This Is What It's Like To Be Your Country's First Potential Winter Olympic Athletes

Repping your country in a sport it doesn't recognize is difficult.

The drone of a Korean documentary crew is buzzing above Alishah and Sajjad's heads as they go out for a run in the pristine, snow-covered woods of Switzerland. An Austrian news anchor has positioned herself between two ski slopes, microphone in hand, ready to catch the two athletes between practice runs. And in the lobby of the St. Moritz Youth Hostel, a Japanese journalist is nervously conducting an interview via Google Translate, since he neither speaks English nor Dari, Alishah’s and Sajjad’s native tongue.

Alishah Farhang, 27, and Sajjad Husaini, 25, are two aspiring skiers from Afghanistan who are currently training in St. Moritz, Switzerland. They attract constant attention from media outlets worldwide, as they are trying to achieve what no Afghan has achieved in the history of winter sports: to participate in the Winter Olympics, taking place this February in the South Korean city of Pyeongchang.

It is a dream they didn’t even know they had a few years ago. “Coming from a small village in Afghanistan, going to the Winter Olympics was nothing I ever dared dreaming about. How could I? I didn’t know such things existed, so how would I have imagined them?” Farhang says.

Though their home province of Bamyan is spiked with mountains, they had never heard of skiing — until a group of European aficionados decided to put Afghanistan’s mountains to use for something other than shepherds and insurgents. Upon first seeing the Europeans on the slopes in 2011, Farhang was perplexed, “I didn’t know what to call the things they had on their feet.” Neither did Husaini. “It was very joyful,” he remembers his first experience skiing, “falling down, rolling around in the powdery snow.”

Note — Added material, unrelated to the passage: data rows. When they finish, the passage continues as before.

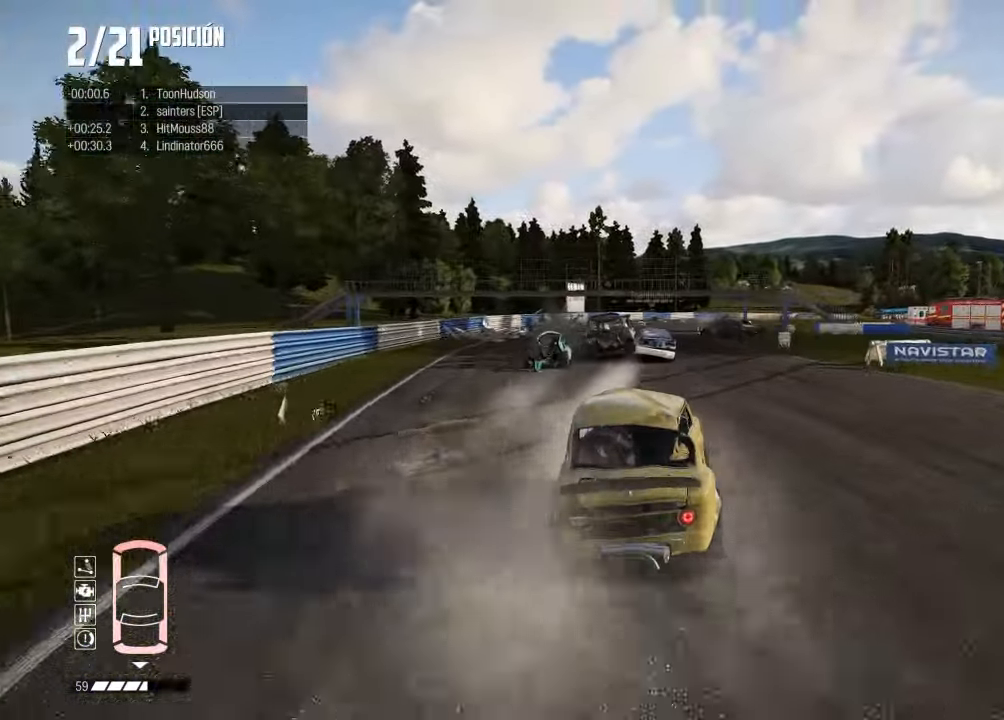
{"buttons": [], "left_stick": "center", "right_stick": "center", "events": [[200, "left_stick", "left"], [450, "left_stick", "center"]]}
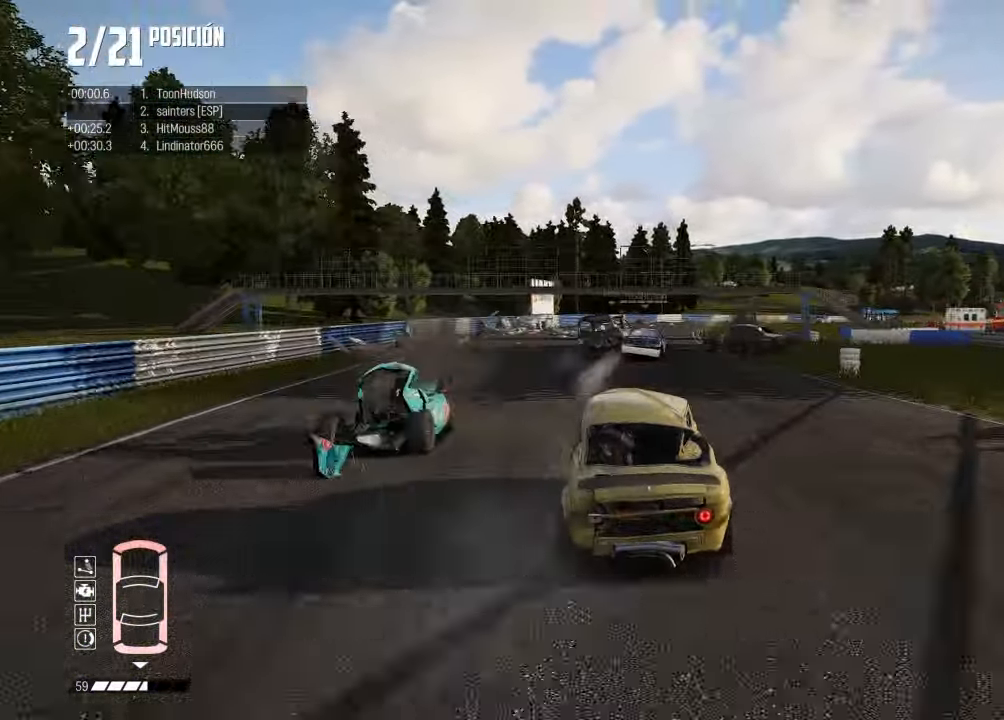
{"buttons": [], "left_stick": "right", "right_stick": "center", "events": [[284, "left_stick", "right"], [334, "L2", "down"], [467, "L2", "up"]]}
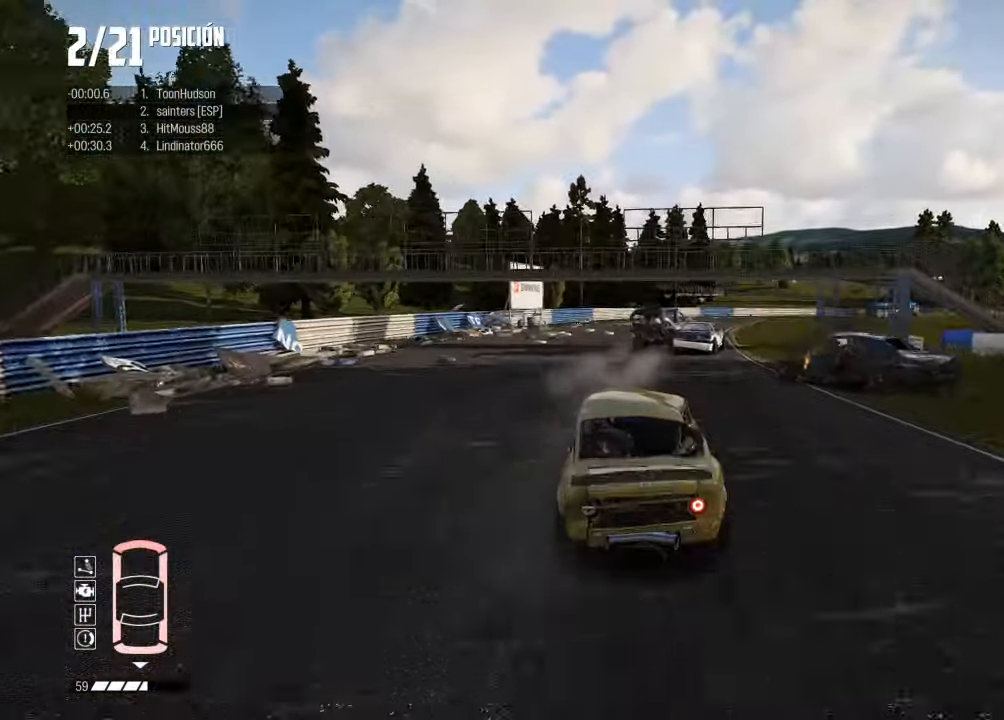
{"buttons": [], "left_stick": "center", "right_stick": "center", "events": [[333, "left_stick", "center"]]}
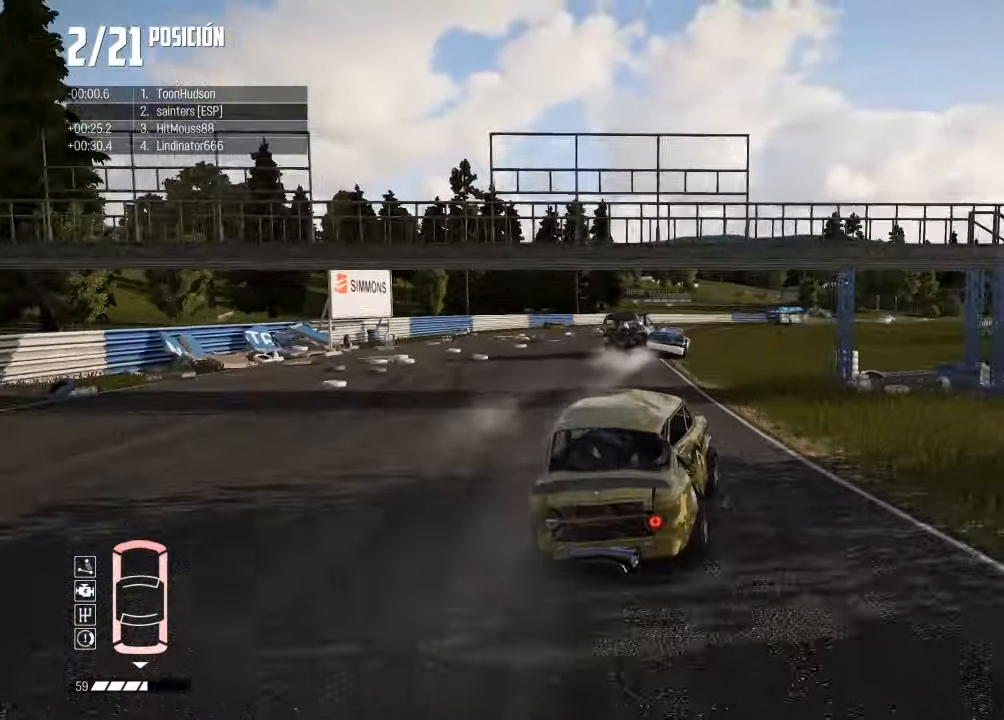
{"buttons": [], "left_stick": "right", "right_stick": "center", "events": [[33, "left_stick", "right"], [283, "left_stick", "center"], [383, "left_stick", "right"]]}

What started as fun became ambition when both Husaini and Farhang won the Afghan Ski Challenge that had been set up by the Europeans in their home province. As both men turned out to be exceptionally talented, they were given the chance by the Bamyan Ski Club to train in St. Moritz during the winter. This is their third consecutive year in Switzerland, and BuzzFeed has been following them for some of their last trial races, which will show whether Farhang and Husaini will be good enough enough to qualify for the Olympics.

Athletically, they have been having a hard time, usually coming in last at the trial races. “When I feel disappointed, I tell myself: How could we possibly compete against athletes who have been skiing their entire lives? I have been on skis for a total of nine months,” Farhang says. Seeing the training opportunities given to talented athletes in Europe can be frustrating for the young men, at times. There are no lifts, prepared slopes, or gondolas in Afghanistan. In order to ski, people have to walk up a hill and then ski down — often with wooden skis that people in Europe and North America haven’t used since the 1970s. Farhang says, “You sometimes walk up for two hours just to ski down for five minutes. It’s hard work.”

Despite having cameras following their every move, zooming in on their faces when they read yet another disappointing score on the board, the young men have decided to tolerate the constant media attention for one simple reason: They want to offer the world a different view of Afghanistan. “A lot of people are surprised when they first meet us,” Husaini says, “they say, ‘You are Afghans? But I thought all Afghans were terrorists or refugees.’”

By mid-January, it is becoming obvious that the two men will not collect the points necessary to make it to the Olympics. However, they continue racing until the very end, having adopted the spirit of true athletes who don’t give up even when the odds are against them. Their last chance to participate in the games, however, is now a letter from the Afghan President Ashraf Ghani, who asked the Olympic Committee to make an exception for Farhang and Husaini. After all, the Olympic idea is not one of winning, but one of taking part. The men are still hopeful. Farhang sums it up: “Making it to the Olympics would show people that Afghanistan is not just conflict. And I am sure it would inspire lots of young people in Afghanistan, as well as encourage the government to help more athletes. There is room in history for someone like us.”